The Devon-based biochar supplier is a research-led organisation responsible for conducting the largest commercial trials of biochar in the UK. And now with the ash dieback research mission, Lottie and her team are keen to engage citizen scientists to embark on a research mission with them that could potentially save Britain’s Ash trees from this killer fungus.
‘We’re asking members of the public to come forward, become citizen scientists, and help us help the ash trees. Similar to the Big Garden Birdwatch from the RSPB, we’re hoping people will get involved, document their natural surroundings, and help our natural environment.
‘We’re asking people to go out and find an ash tree, whether it’s on their land, a nearby park, or a forest, and tell us about it using our new ash dieback website. We can then send biochar out for people to apply directly to the tree, or we can send it to the landowner, council, or forestry commission for them to apply.
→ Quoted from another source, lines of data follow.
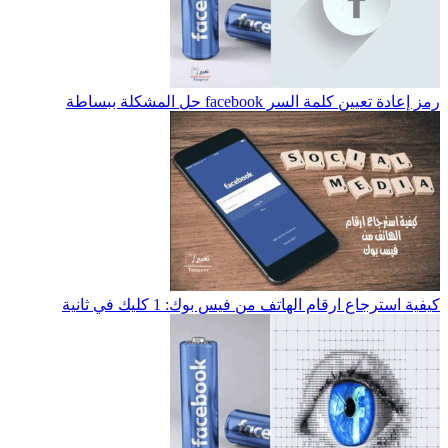
رمز إعادة تعيين كلمة السر facebook حل المشكلة ببساطة
كيفية استرجاع ارقام الهاتف من فيس بوك: 1 كليك في ثانية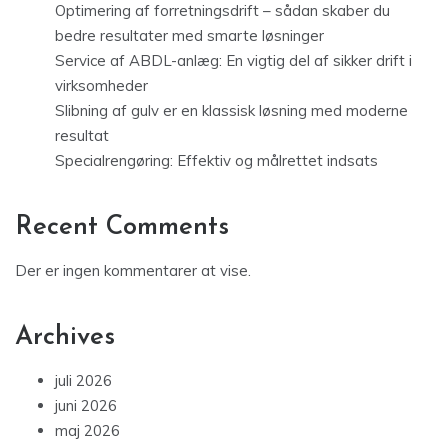
Optimering af forretningsdrift – sådan skaber du
bedre resultater med smarte løsninger
Service af ABDL-anlæg: En vigtig del af sikker drift i
virksomheder
Slibning af gulv er en klassisk løsning med moderne
resultat
Specialrengøring: Effektiv og målrettet indsats
Recent Comments
Der er ingen kommentarer at vise.
Archives
juli 2026
juni 2026
maj 2026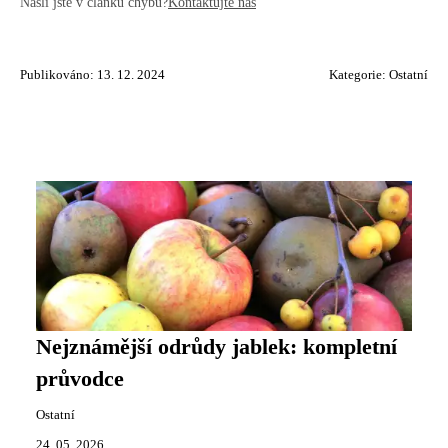
Našli jste v článku chybu?
Kontaktujte nás
Publikováno: 13. 12. 2024
Kategorie:
Ostatní
Nejznámější odrůdy jablek: kompletní
průvodce
Ostatní
24. 05. 2026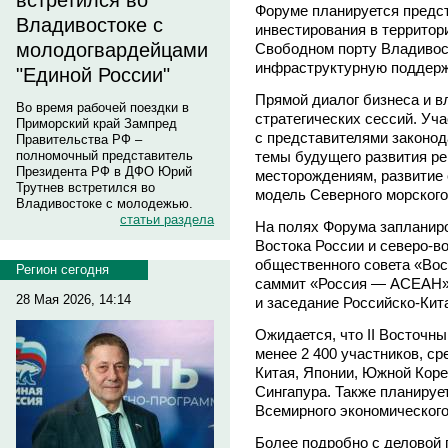
встретился во
Форуме планируется предс
Владивостоке с
инвестирования в территор
молодогвардейцами
Свободном порту Владивост
инфраструктурную поддерж
"Единой России"
Прямой диалог бизнеса и в
Во время рабочей поездки в
стратегических сессий. Уч
Приморский край Зампред
с представителями законод
Правительства РФ –
темы будущего развития рег
полномочный представитель
Президента РФ в ДФО Юрий
месторождениям, развитие
Трутнев встретился во
модель Северного морского 
Владивостоке с молодежью.
статьи раздела
На полях Форума запланир
Востока России и северо-в
общественного совета «Вос
Регион сегодня
саммит «Россия — АСЕАН»
28 Мая 2026, 14:14
и заседание Российско-Кит
Ожидается, что II Восточн
менее 2 400 участников, с
Китая, Японии, Южной Коре
Сингапура. Также планируе
Всемирного экономического
Более подробно с деловой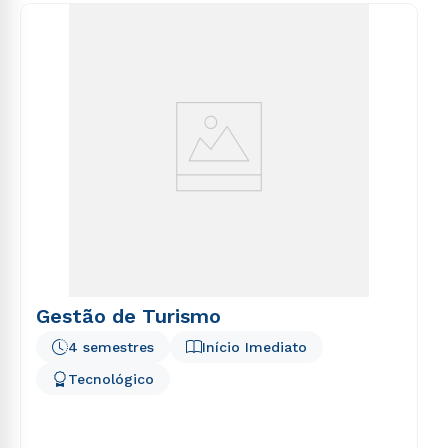
Gestão de Turismo
4 semestres
Início Imediato
Tecnológico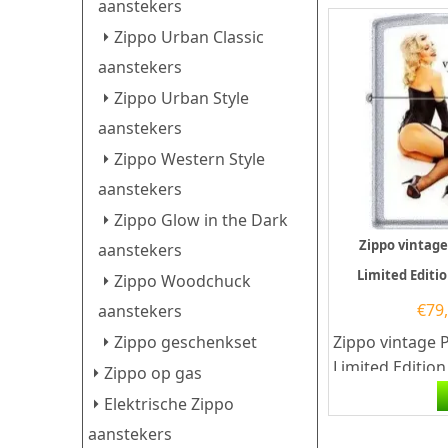
Chrome afwerki
aanstekers
Zippo Urban Classic
aanstekers
Zippo Urban Style
aanstekers
Zippo Western Style
aanstekers
Zippo Glow in the Dark
Zippo vintag
aanstekers
Limited Editi
Zippo Woodchuck
€
79
aanstekers
Zippo geschenkset
Zippo vintage 
Limited Editio
Zippo op gas
Zippo vintage 
Elektrische Zippo
Limited Edition.
aanstekers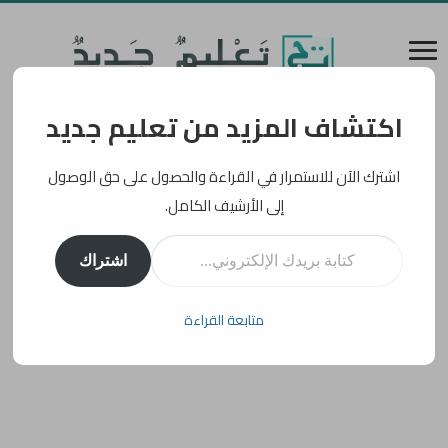
اكتشاف المزيد من تعليم جديد
اشترك الآن للاستمرار في القراءة والحصول على حق الوصول
إلى الأرشيف الكامل.
كتابة بريدك الإلكتروني...
اشتراك
متابعة القراءة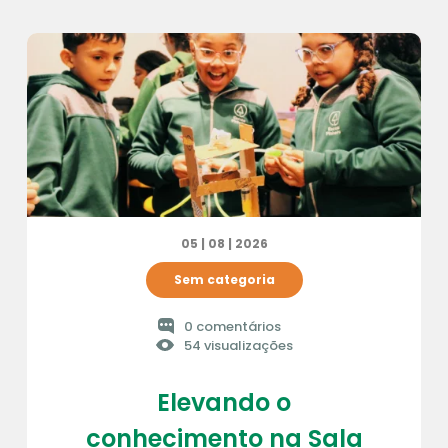
05 | 08 | 2026
Sem categoria
0 comentários
54 visualizações
Elevando o
conhecimento na Sala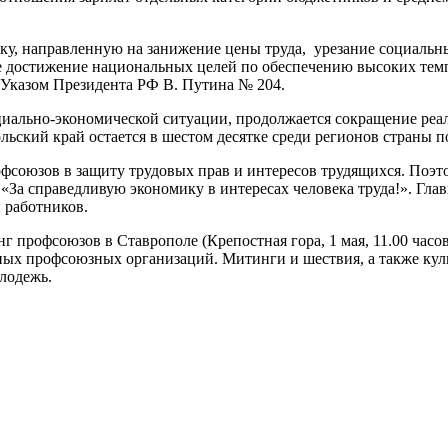
ку, направленную на занижение цены труда, урезание социальн
ние достижение национальных целей по обеспечению высоких те
 Указом Президента РФ В. Путина № 204.
иально-экономической ситуации, продолжается сокращение реаль
льский край остается в шестом десятке среди регионов страны 
фсоюзов в защиту трудовых прав и интересов трудящихся. Поэт
«За справедливую экономику в интересах человека труда!». Глав
 работников.
г профсоюзов в Ставрополе (Крепостная гора, 1 мая, 11.00 час
ых профсоюзных организаций. Митинги и шествия, а также кул
лодежь.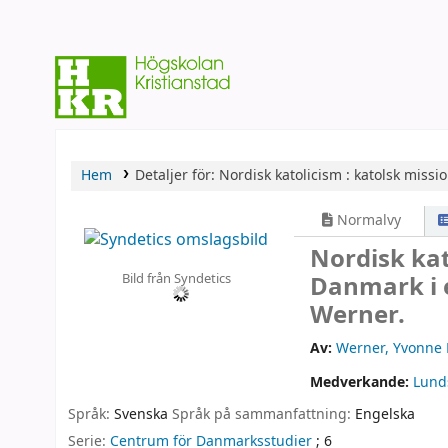
Hem
Detaljer för:
Nordisk katolicism :
katolsk missio
Normalvy
Nordisk kat
Bild från Syndetics
Danmark i e
Werner.
Av:
Werner, Yvonne 
Medverkande:
Lund
Språk:
Svenska
Språk på sammanfattning:
Engelska
Serie:
Centrum för Danmarksstudier
; 6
‘Our mission is to help save the ash trees, not just through the application of biochar but also by reducing the need for mass felling. We know from French research that 20% of ash trees have a genetic advantage allowing them to live successfully with ash dieback. If we can use biochar to improve the health of the other 80%, then we could move towards only felling single trees if they’re a health and safety hazard. With mass felling, the healthy ash trees that have this genetic advantage will also be felled. We need these 20% to repopulate and pass on their genetic advantages, therefore protecting more of our future ash trees.
‘It’s not just the ash trees we’re trying to save; it’s also the species that rely on the ash, which often get forgotten about when we discuss losing these trees. There are 115 Ash-related species made up of insects, microbes, plants, and birds that would risk falling into decline when the Ash trees have gone. This extinction cascade would be devastating to our UK woodlands.’
As well as risking the loss of this majestic tree forever, the cost of losing our ash trees is £15 billion to local authorities and councils as they remove the dead trees safely and expediently. Lottie and the Earthly Biochar team saw the benefit to the environment, the ecosystem, and the economy in finding a resolution to ash dieback.
‘As a PhD student and founder of Earthly Biochar, I realise the significance of this type of research and the scale required to make it robust and meaningful. The early-stage idea of a model based around crowdfunding and sponsorship, to enable citizen science, using landowners, farmers, and volunteers to apply biochar to diseased trees and document the results, was born out of discussions with tree surgeons, academics, landowners, and our team.
‘For every ash tree treated with biochar, we will sequester 125 kg of CO2e. Scaling this up, we could see thousands of litres of biochar production being independently funded, capturing carbon, and potentially building disease resilience in our ash trees. At the moment, we’re set to lose 80% of our ash trees, and if biochar can even save half of these, we must act. We need to be trying everything we can to save our trees and we’re very confident that we can do this, but to do this, we need people’s help.’